По возрасту и ранениям Шевелева демобилизовали в числе первых. Ещё не было триумфального потока эшелонов с победителями, возвращавшихся в громе оркестров и половодье цветов. Впритычку, в тамбурах, как придется он добрался до Киева. И вот пустой двор, запертый дом, окна с задернутыми занавесками. Он задохнулся от смятения, какого не испытал даже на фронте, перевел дух и постучал, предчувствуя, зная, что ему никто не откроет. Дверь открыла Зина.

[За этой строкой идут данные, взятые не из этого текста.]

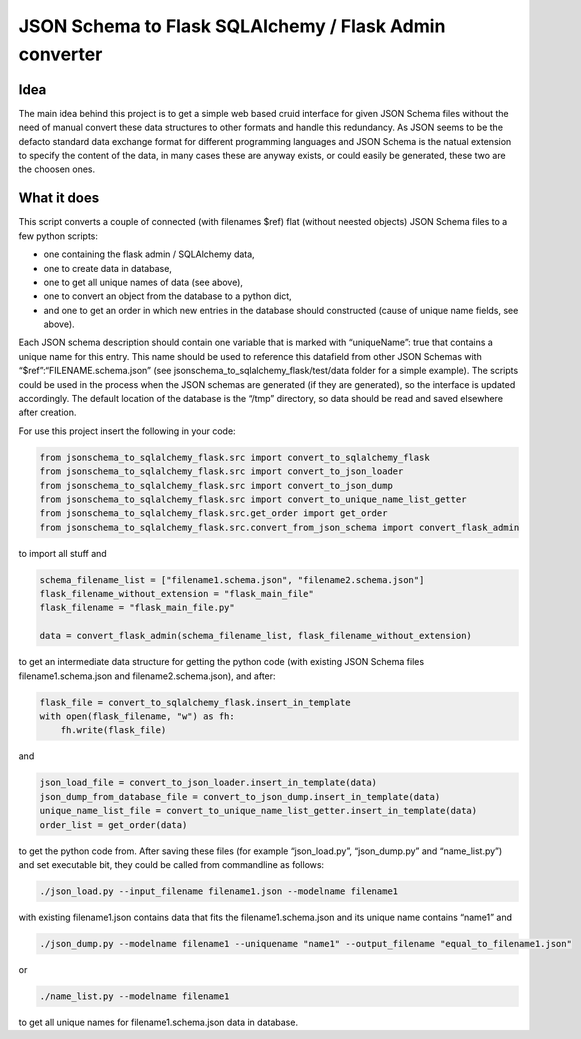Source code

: JSON Schema to Flask SQLAlchemy / Flask Admin converter
=======================================================

Idea
----

The main idea behind this project is to get a simple web based cruid
interface for given JSON Schema files without the need of manual convert
these data structures to other formats and handle this redundancy. As
JSON seems to be the defacto standard data exchange format for different
programming languages and JSON Schema is the natual extension to specify
the content of the data, in many cases these are anyway exists, or could
easily be generated, these two are the choosen ones.

What it does
------------

This script converts a couple of connected (with filenames $ref) flat
(without neested objects) JSON Schema files to a few python scripts:

-  one containing the flask admin / SQLAlchemy data,
-  one to create data in database,
-  one to get all unique names of data (see above),
-  one to convert an object from the database to a python dict,
-  and one to get an order in which new entries in the database should
   constructed (cause of unique name fields, see above).

Each JSON schema description should contain one variable that is marked
with “uniqueName”: true that contains a unique name for this entry. This
name should be used to reference this datafield from other JSON Schemas
with “$ref”:“FILENAME.schema.json” (see
jsonschema_to_sqlalchemy_flask/test/data folder for a simple example).
The scripts could be used in the process when the JSON schemas are
generated (if they are generated), so the interface is updated
accordingly. The default location of the database is the “/tmp”
directory, so data should be read and saved elsewhere after creation.

For use this project insert the following in your code:

.. code:: python

   from jsonschema_to_sqlalchemy_flask.src import convert_to_sqlalchemy_flask
   from jsonschema_to_sqlalchemy_flask.src import convert_to_json_loader
   from jsonschema_to_sqlalchemy_flask.src import convert_to_json_dump
   from jsonschema_to_sqlalchemy_flask.src import convert_to_unique_name_list_getter
   from jsonschema_to_sqlalchemy_flask.src.get_order import get_order
   from jsonschema_to_sqlalchemy_flask.src.convert_from_json_schema import convert_flask_admin

to import all stuff and

.. code:: python

   schema_filename_list = ["filename1.schema.json", "filename2.schema.json"]
   flask_filename_without_extension = "flask_main_file"
   flask_filename = "flask_main_file.py"

   data = convert_flask_admin(schema_filename_list, flask_filename_without_extension)

to get an intermediate data structure for getting the python code (with
existing JSON Schema files filename1.schema.json and
filename2.schema.json), and after:

.. code:: python

   flask_file = convert_to_sqlalchemy_flask.insert_in_template
   with open(flask_filename, "w") as fh:
       fh.write(flask_file)

and

.. code:: python

   json_load_file = convert_to_json_loader.insert_in_template(data)
   json_dump_from_database_file = convert_to_json_dump.insert_in_template(data)
   unique_name_list_file = convert_to_unique_name_list_getter.insert_in_template(data)
   order_list = get_order(data)

to get the python code from. After saving these files (for example
“json_load.py”, “json_dump.py” and “name_list.py”) and set executable
bit, they could be called from commandline as follows:

.. code:: bash

   ./json_load.py --input_filename filename1.json --modelname filename1

with existing filename1.json contains data that fits the
filename1.schema.json and its unique name contains “name1” and

.. code:: bash

   ./json_dump.py --modelname filename1 --uniquename "name1" --output_filename "equal_to_filename1.json"

or

.. code:: bash

   ./name_list.py --modelname filename1

to get all unique names for filename1.schema.json data in database.
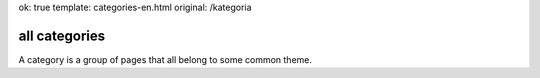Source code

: ok: true
template: categories-en.html
original: /kategoria

all categories
--------------

A category is a group of pages that all belong to some common theme.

Помогать другим всегда было её первой заповедью. Она помогала Варе в поспешных сборах, потом — донести Бориса и вещи до вокзала, расположиться на нарах в товарном вагоне и только после этого побежала домой за своим чемоданчиком и рюкзаком. Когда она снова добралась до вокзала, эшелон уже ушел. Он был последним. Зина осталась в городе и жила попеременно то у себя, то в квартире брата, оберегая их жалкий скарб от мародеров. Зина пережила с городом всё — и подконвойный исход девяноста тысяч евреев в ад Бабьего Яра, и взрывы, а потом огненное полыхание Крещатика и Прорезной, и, как грибы, расплодившиеся частные лавочки и комиссионки, где торговали награбленным в опустевших квартирах, и наконец… первые советские танки, ворвавшиеся в город. Их встречали не цветами — кто там думал тогда о цветах?! — а слезами счастья и надежды, которые дороже всяких цветов. Только через три года после разлуки дошло до неё Варино письмо. Она оказалась в Ташкенте. Много позже из сбивчивых, вперемежку со слезами рассказов Вари Шевелев узнал, что им пришлось пережить.